Pour avoir écrit, en ce qui concerne le premier, et, pour le second, repris, dans le portail qu’il dirige, l’information, tout en la mettant au conditionnel, selon laquelle Bedr, le fils aîné du président de la République, aurait tiré sur un berger en Inchiri, deux journalistes se sont retrouvés en prison comme de vulgaires malfrats.
Convoqués très tôt, jeudi dernier, ils ont été entendus par les limiers du Commissariat spécial de la police judiciaire (CSPJ) et envoyés, derechef, devant le procureur de la République de Nouakchott-Ouest qui leur a, tout aussi illico, délivré mandats de dépôt. Une procédure expresse dont ne bénéficient pas tous les justiciables, loin s’en faut. N’est pas fils de Président qui veut.
Même si les délits de presse ont été dépénalisés, le ministre de la Justice dont dépend, directement, le Parquet, ne pouvait laisser pareille occasion pour démontrer qu’on ne s’attaque pas impunément à la famille régnante.
Après sa boulette devant l’Assemblée nationale, où il a demandé, explicitement, un troisième mandat pour Ould Abdel Aziz, en violation flagrante de la Constitution, le voilà qui foule au pied les lois de la République dont il est censé veiller à l’application.
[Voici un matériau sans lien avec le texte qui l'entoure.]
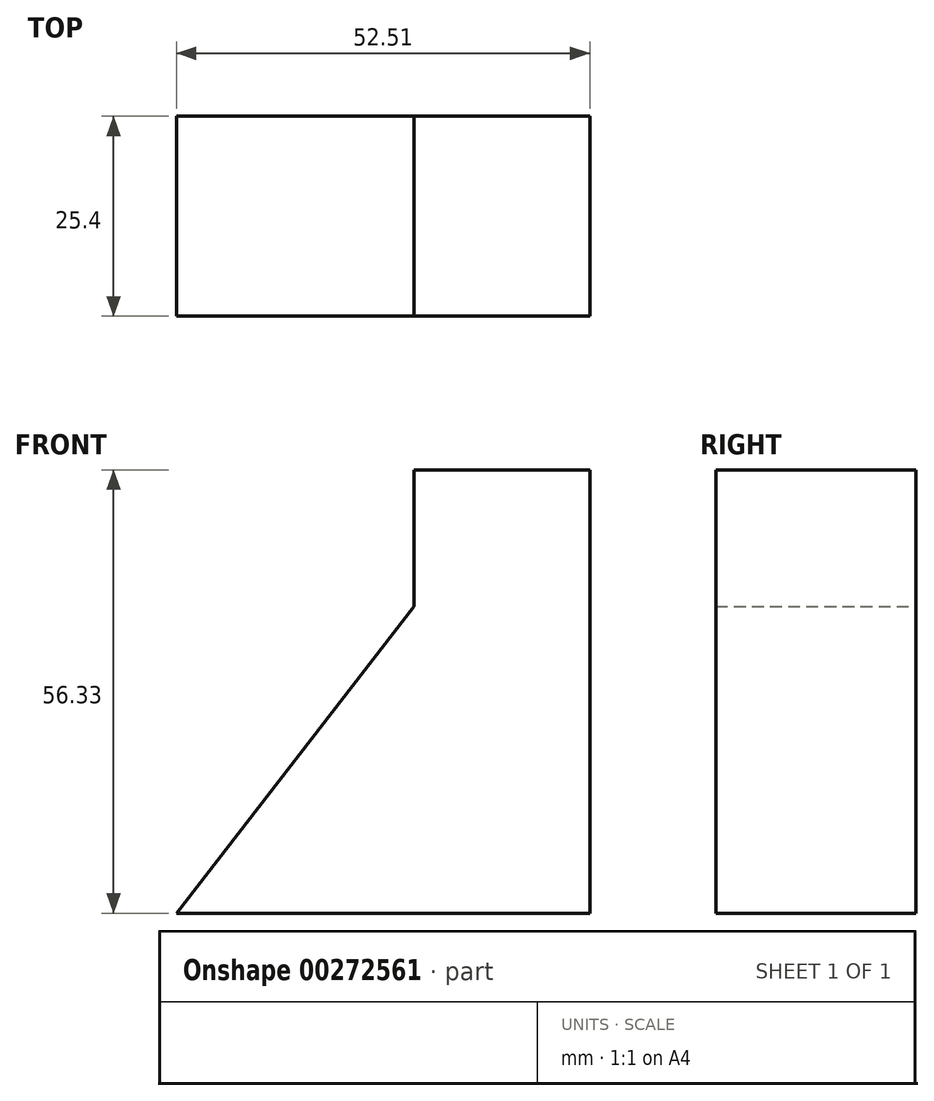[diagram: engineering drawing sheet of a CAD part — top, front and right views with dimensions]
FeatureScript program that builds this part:
annotation { "Feature Type Name" : "Feature", "Feature Type Description" : "" }
export const myFeature = defineFeature(function(context is Context, id is Id, definition is map)
    precondition{}
    {
        {
            var Q0;
            Q0=qCreatedBy(makeId("Front.planeOp"),FACE);
            var sketch = newSketch(context, id + "F0", { "sketchPlane" : qUnion([Q0])});
            skLineSegment(sketch, "E0", {"start": v(0, 0) * mm, "end": v(52.51, 0) * mm});
            skLineSegment(sketch, "E1", {"start": v(52.51, 0) * mm, "end": v(52.51, 56.33) * mm});
            skLineSegment(sketch, "E2", {"start": v(52.51, 56.33) * mm, "end": v(30.17, 56.33) * mm});
            skLineSegment(sketch, "E3", {"start": v(30.17, 56.33) * mm, "end": v(30.17, 38.95) * mm});
            skLineSegment(sketch, "E4", {"start": v(30.17, 38.95) * mm, "end": v(0, 0) * mm});
            skSolve(sketch);
        }
        {
            var Q0;
            Q0=makeQuery(id+"F0.imprint","IMPRINT",FACE,{"disambiguationData":[TD([[makeQuery(id+"F0.imprint","IMPRINT",EDGE,{"derivedFrom":sQuery(id+"F0.wireOp",EDGE,"E0")}),1.0]])]});
            extrude(context, id + "F1", {"entities" : qUnion([Q0]), "depth" : 25.4 * mm});
        }
    });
Oublient-ils, ces laudateurs zélés, que l’Histoire retient tout ? Qu’arrivera bien le jour où tout un chacun devra rendre compte ? Qu’obéir aux ordres ne peut tout expliquer ? Et qu’on ne peut envoyer un citoyen en prison pour un délit, si délit il y a, dont la sanction ne prévoit pas l’emprisonnement ?
Toujours est-il que nos deux confrères se sont retrouvés, par un de ses miracles chers aux républiques bananières, dans la citadelle du silence. Déjà dans le viseur du pouvoir, la profession se mobilise. Reporters Sans Frontières et les chancelleries occidentales sont aussitôt alertés. Un sit-in est organisé, dès le lendemain, devant la prison civile, suivi d’une marche à destination du palais de Justice, du ministère éponyme et du ministère chargé des relations avec le Parlement qui assure la tutelle de la presse.
Le Parquet fait aussitôt machine arrière et ordonne la libération des deux journalistes. Mais le mal est fait. Plus personne n’est désormais à l’abri d’une détention arbitraire, pour peu qu’il écrive un filet attentant à l’honneur d’un Lucky Luke qui tire sur tout ce qui bouge. Faites gaffe, confrères ! Attention aux balles perdues et aux balles amies ! Elles font parfois plus de mal que les balles ennemies qui, elles, peuvent rater leur cible.
Non seulement, vous n’avez plus droit ni aux abonnements ni aux insertions publicitaires de toutes les structures étatiques ou semi-étatiques, en vertu d’une circulaire de la Primature elle-même, mais voilà qu’une épée de Damoclès se met à planer, de surcroît, au-dessus de vos têtes. A la moindre incartade, un juge zélé peut vous envoyer en prison. L’Azizanie à bout de souffle s’apprête-t-elle à souffler les dernières bougies de la démocratie ? Daniel Defoe disait à juste titre que "la nature a laissé cette teinture dans le sang, que tous les hommes seraient tyrans s’ils le pouvaient". A nous de les en empêcher. Sans oublier de nous en empêcher nous-mêmes... C’est un tel esprit qui constitue justement la démocratie.